▶ _Text excerpt_
# Development Guide

This guide details the technical foundations of `DeepH-dock`, explaining its architecture, data formats, and how to extend it with new functionality. It is intended for developers who wish to integrate new tools or workflows into the platform.

## Architecture Overview

DeepH-dock is built around a modular, CLI-first architecture. All functionalities are organized into primary modules accessible via the `dock` command:

* `analyze`: Data analysis and post-processing tools.
* `compute`: Ab-initio calculation drivers and workflows.
* `convert`: Data format converters between DFT codes and DeepH.
* `design`: Structure generation and manipulation (e.g., twisting, stacking).

Each module contains submodules for specific tasks or software interfaces, ensuring a clean separation of concerns.

## Data Formats & Specifications

A unified data specification is central to DeepH-dock's interoperability. We define a standardized data exchange format and build the complete toolchain around it.

### DeepH Input Format (Core Data Format)

This is the core specification for passing electronic structure data between different computational modules, such as DFT calculations, DeepH training, and inference. It primarily contains Hamiltonian and overlap matrices stored in a specific sparse format, along with corresponding atomic structure information.

**For the detailed technical definition, data structure, and field descriptions of this format, please refer to DeepH-dock [Key Concepts](../key_concepts.md#file-types-and-their-purposes)**.

### Unified Format Conversion Toolset

To integrate the outputs of various DFT software (e.g., VASP, ABACUS, FHI-aims, Quantum ESPRESSO) into the DeepH workflow, DeepH-dock provides a series of **format converters**. Each converter is responsible for parsing the output of its specific software and transforming it into the aforementioned unified **DeepH Input Format**.

▶ _Data shown_
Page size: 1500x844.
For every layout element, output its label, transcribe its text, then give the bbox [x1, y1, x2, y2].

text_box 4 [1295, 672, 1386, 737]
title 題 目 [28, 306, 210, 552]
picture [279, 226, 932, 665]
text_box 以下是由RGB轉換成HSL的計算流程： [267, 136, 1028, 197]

* * *

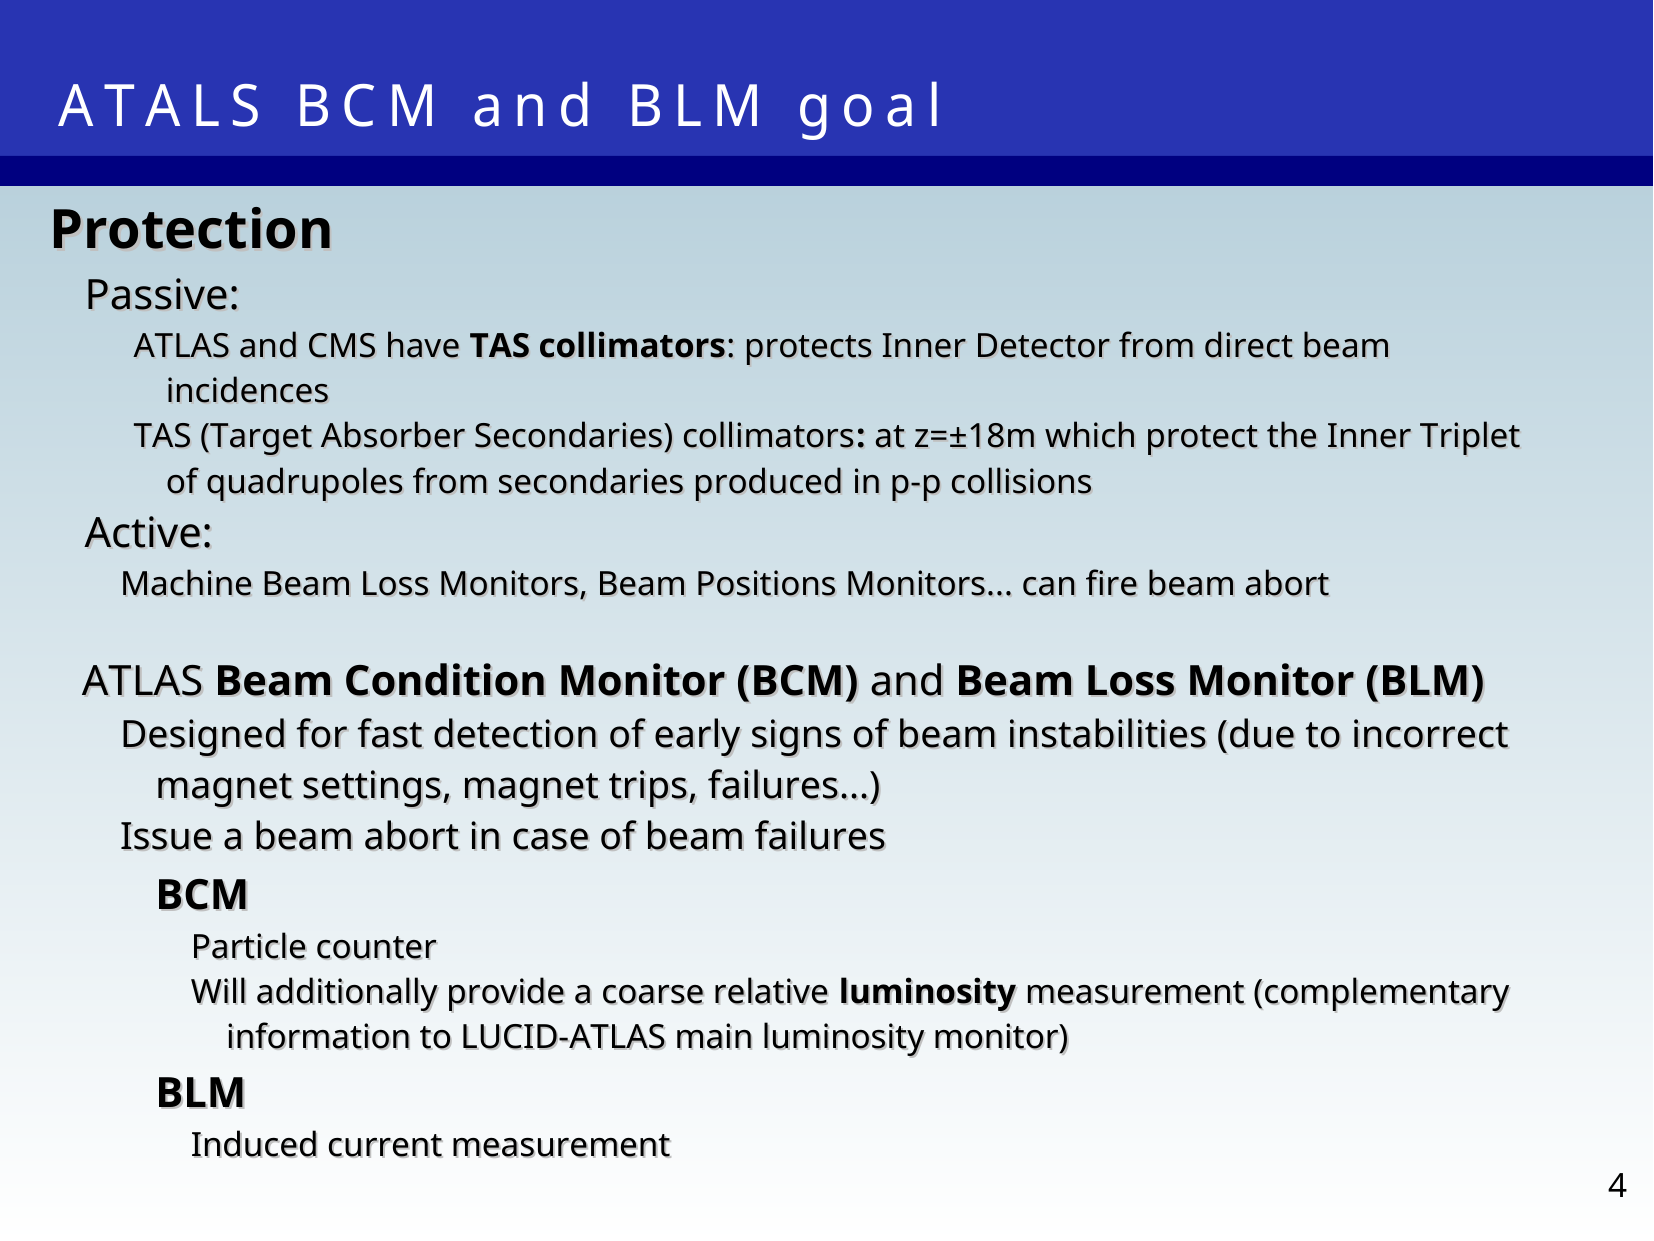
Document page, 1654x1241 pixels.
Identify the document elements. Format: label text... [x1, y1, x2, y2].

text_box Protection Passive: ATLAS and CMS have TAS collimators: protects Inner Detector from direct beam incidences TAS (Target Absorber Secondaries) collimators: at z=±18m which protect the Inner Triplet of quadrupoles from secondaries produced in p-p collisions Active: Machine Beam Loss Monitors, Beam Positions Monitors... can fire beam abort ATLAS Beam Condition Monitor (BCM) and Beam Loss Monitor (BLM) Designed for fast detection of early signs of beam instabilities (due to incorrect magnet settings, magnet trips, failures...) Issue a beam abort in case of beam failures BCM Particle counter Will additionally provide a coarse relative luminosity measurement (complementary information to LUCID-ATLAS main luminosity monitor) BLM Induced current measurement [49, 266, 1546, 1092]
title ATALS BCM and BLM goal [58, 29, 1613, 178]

▶ _Written task A_
According to the DeepH-dock development guide, which module of the dock command covers structure generation and manipulation?
▶ _Written task B_
From the DeepH-dock development guide, extract the passage between "This guide details" and "separation of concerns.", inclusive.
▶ _Written task C_
Continue the DeepH-dock development guide from the point where it stops.
The entries have nothing to do with the development guide.

▶ _Written response A_
The design module covers structure generation and manipulation.

▶ _Written response B_
This guide details the technical foundations of `DeepH-dock`, explaining its architecture, data formats, and how to extend it with new functionality. It is intended for developers who wish to integrate new tools or workflows into the platform.

## Architecture Overview

DeepH-dock is built around a modular, CLI-first architecture. All functionalities are organized into primary modules accessible via the `dock` command:

* `analyze`: Data analysis and post-processing tools.
* `compute`: Ab-initio calculation drivers and workflows.
* `convert`: Data format converters between DFT codes and DeepH.
* `design`: Structure generation and manipulation (e.g., twisting, stacking).

Each module contains submodules for specific tasks or software interfaces, ensuring a clean separation of concerns.

▶ _Written response C_
**Core Goal & Principle:**
Regardless of the source software, all data will adhere to the same specification after conversion. This ensures consistency, reproducibility, and compatibility throughout the entire DeepH ecosystem's data processing pipeline. Therefore, all newly developed converters must target the output of this unified format.

## Extending DeepH-dock

After forking the source code by following the [Fork and Pull Request Process](./collaboration_guide.md#fork-and-pull-request-process) section in the Contributing Guide, you can set up your development environment by referring to [Install from Source (for Developers)](../installation_and_setup.md#install-from-source-for-developers). Then, you can start developing your feature module.

### Overview: Adding a New Module

To integrate a new DFT package:

1. **Create a Submodule**: Inside `deepx_dock/<module>/`, create a new directory (e.g., `my_dft_code`).
2. **Implement Logic**: Write a Python class/function that parses the native output and returns data in the unified DeepH format.
3. **Register a CLI Command**: This is crucial for user access.

### Registering the CLI Command

To make your new functionality accessible via DeepH-dock's main command-line interface, you must register it with the CLI system. This process is straightforward and follows a consistent pattern across all modules.

### The Registration Process

1. **Create `_cli.py` File**: Inside your module directory, create a file named `_cli.py`.

2. **Use the `@register` Decorator**: Import and use the `@register` decorator from `deepx_dock._cli.registry` to define your command.

3. **Define Command Structure**: Specify the command name, help text, and arguments using the decorator parameters.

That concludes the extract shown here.